## EXERCISE AIM
Within the entries below, find the portion that opens with the line containing "left ankle: (297, 303, 13)" and closes with the line containing "left knee: (385, 276, 7)". Retype that portion exactly and only.

============

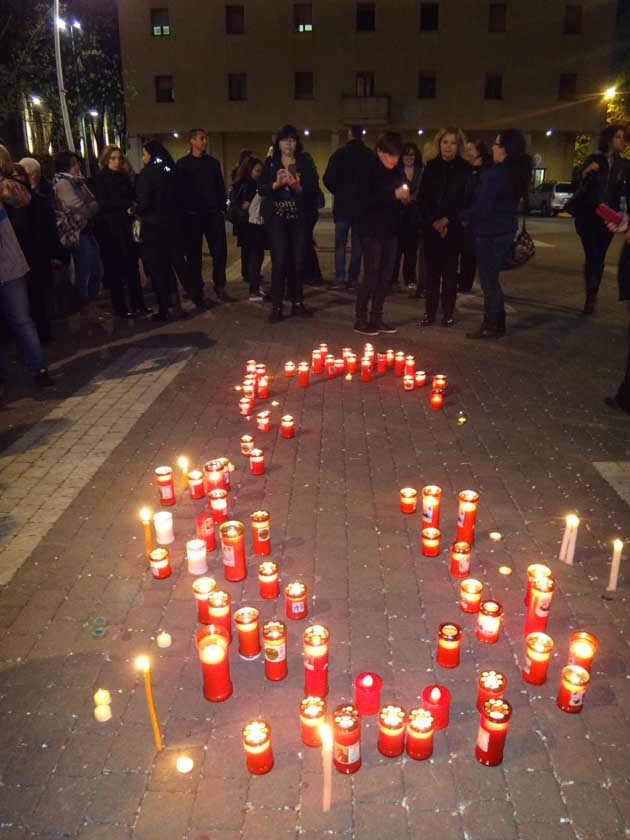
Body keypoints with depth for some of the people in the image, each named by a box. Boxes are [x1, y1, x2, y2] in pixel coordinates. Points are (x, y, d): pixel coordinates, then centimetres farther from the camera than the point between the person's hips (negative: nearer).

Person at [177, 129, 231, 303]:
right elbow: (179, 189, -1)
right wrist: (183, 211, -8)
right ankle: (196, 289, 12)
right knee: (194, 254, 3)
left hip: (213, 213, 2)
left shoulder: (213, 162, 13)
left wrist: (222, 208, 5)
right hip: (192, 215, -2)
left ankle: (220, 288, 5)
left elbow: (220, 187, 14)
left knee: (220, 251, -3)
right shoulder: (183, 164, 3)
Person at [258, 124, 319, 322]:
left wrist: (297, 186, -20)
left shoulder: (305, 162, 6)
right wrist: (276, 183, -20)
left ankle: (297, 303, 13)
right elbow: (261, 189, -2)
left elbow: (313, 189, -2)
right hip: (276, 218, -1)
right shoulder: (270, 163, 7)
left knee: (297, 260, 2)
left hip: (300, 217, 1)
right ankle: (277, 306, -6)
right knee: (279, 261, -9)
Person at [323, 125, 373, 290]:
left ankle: (340, 279, -3)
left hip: (342, 204, -1)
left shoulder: (339, 154, -5)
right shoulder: (370, 156, -3)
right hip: (362, 206, 1)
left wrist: (339, 192, 8)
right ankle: (353, 279, 5)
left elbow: (328, 179, -8)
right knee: (357, 244, 7)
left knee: (340, 243, 5)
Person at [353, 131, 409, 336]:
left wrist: (405, 199, -3)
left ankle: (376, 318, 16)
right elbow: (366, 201, -19)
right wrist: (392, 195, -21)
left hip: (390, 230, 7)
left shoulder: (397, 173, 11)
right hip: (372, 230, -7)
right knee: (371, 275, -6)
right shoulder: (369, 171, -8)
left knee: (385, 276, 7)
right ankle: (360, 319, 3)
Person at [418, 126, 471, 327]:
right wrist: (434, 221, -6)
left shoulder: (464, 169, 1)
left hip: (453, 227, -2)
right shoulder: (431, 167, 7)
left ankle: (448, 313, 7)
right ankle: (430, 312, 7)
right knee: (432, 269, 2)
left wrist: (447, 220, -11)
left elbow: (465, 200, -3)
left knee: (450, 270, 1)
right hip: (431, 226, 2)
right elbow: (423, 197, 4)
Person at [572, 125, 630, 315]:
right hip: (588, 216, -2)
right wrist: (585, 172, -19)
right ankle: (590, 297, -3)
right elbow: (577, 186, 0)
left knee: (599, 257, 1)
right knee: (591, 256, -7)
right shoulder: (593, 160, 2)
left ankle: (592, 297, 8)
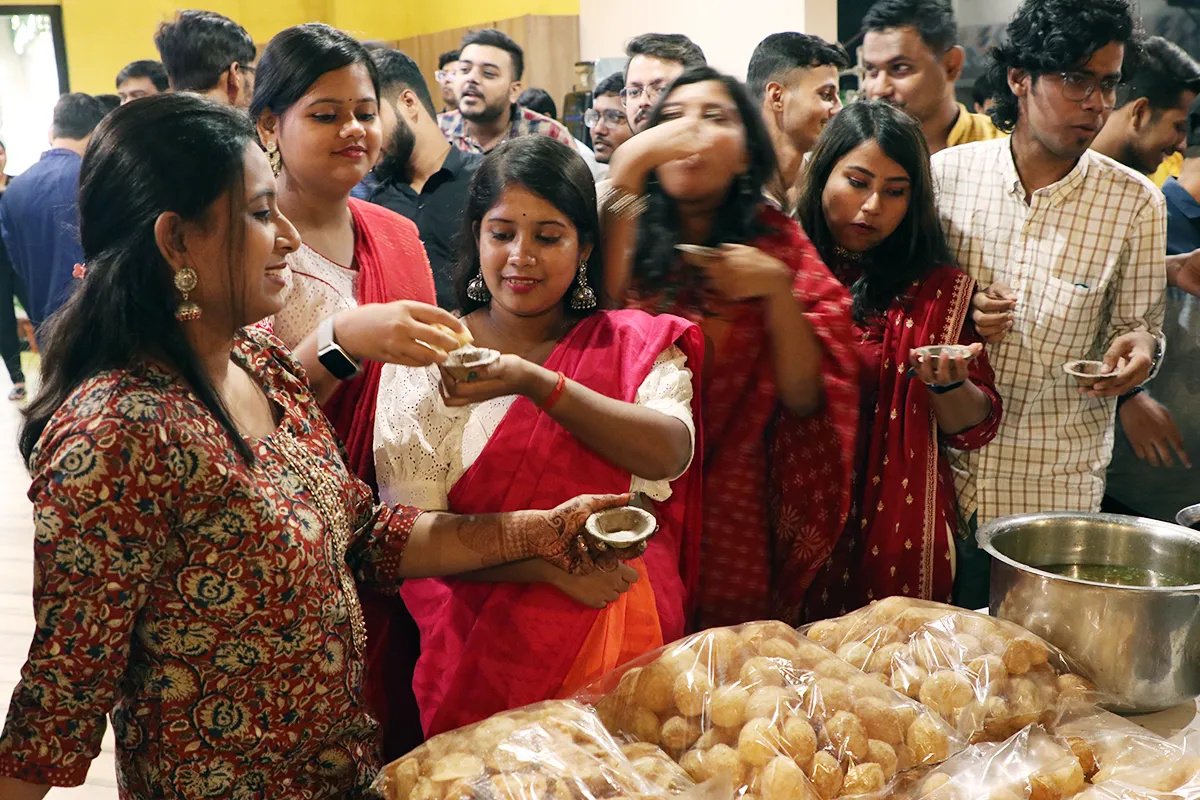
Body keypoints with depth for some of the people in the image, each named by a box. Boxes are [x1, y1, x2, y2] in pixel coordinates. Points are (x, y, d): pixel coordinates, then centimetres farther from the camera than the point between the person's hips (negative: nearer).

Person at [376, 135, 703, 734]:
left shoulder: (638, 343, 7)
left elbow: (670, 454, -12)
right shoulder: (425, 360, 2)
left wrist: (536, 382, -23)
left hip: (632, 638, 1)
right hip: (484, 651, -1)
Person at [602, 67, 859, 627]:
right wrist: (625, 174, -25)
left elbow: (804, 398, -4)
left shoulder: (776, 241, 3)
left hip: (736, 518, 1)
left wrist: (776, 288, -16)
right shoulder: (629, 230, 0)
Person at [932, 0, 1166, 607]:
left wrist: (1138, 348, -19)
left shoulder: (1135, 204, -4)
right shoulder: (946, 174, -3)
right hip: (944, 471, 1)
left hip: (1058, 486, 0)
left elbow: (1140, 325, 4)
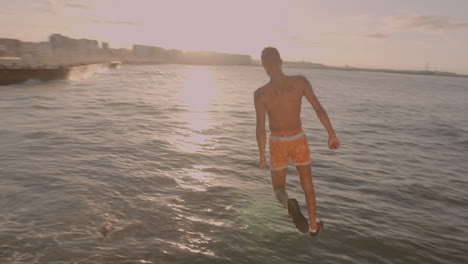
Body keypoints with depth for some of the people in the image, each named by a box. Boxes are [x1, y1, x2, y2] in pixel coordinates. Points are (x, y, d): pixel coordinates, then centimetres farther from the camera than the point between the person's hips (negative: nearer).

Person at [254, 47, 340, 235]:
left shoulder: (260, 94, -17)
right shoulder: (300, 81, -12)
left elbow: (260, 128, -15)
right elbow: (319, 109, -11)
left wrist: (262, 156, -3)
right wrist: (332, 135, -1)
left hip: (278, 143, -1)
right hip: (299, 141, 2)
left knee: (278, 189, 15)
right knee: (307, 185, 22)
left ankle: (289, 203, -21)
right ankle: (313, 226, 36)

============

## EXERCISE SOLUTION
left ankle: (297, 303, 13)
right elbow: (261, 189, -2)
left elbow: (313, 189, -2)
right hip: (276, 218, -1)
right shoulder: (270, 163, 7)
left knee: (297, 260, 2)
left hip: (300, 217, 1)
right ankle: (277, 306, -6)
right knee: (279, 261, -9)
Person at [323, 125, 373, 290]:
left ankle: (340, 279, -3)
left hip: (342, 204, -1)
left shoulder: (339, 154, -5)
right shoulder: (370, 156, -3)
right hip: (362, 206, 1)
left wrist: (339, 192, 8)
right ankle: (353, 279, 5)
left elbow: (328, 179, -8)
right knee: (357, 244, 7)
left knee: (340, 243, 5)
Person at [353, 131, 409, 336]:
left wrist: (405, 199, -3)
left ankle: (376, 318, 16)
right elbow: (366, 201, -19)
right wrist: (392, 195, -21)
left hip: (390, 230, 7)
left shoulder: (397, 173, 11)
right hip: (372, 230, -7)
right knee: (371, 275, -6)
right shoulder: (369, 171, -8)
left knee: (385, 276, 7)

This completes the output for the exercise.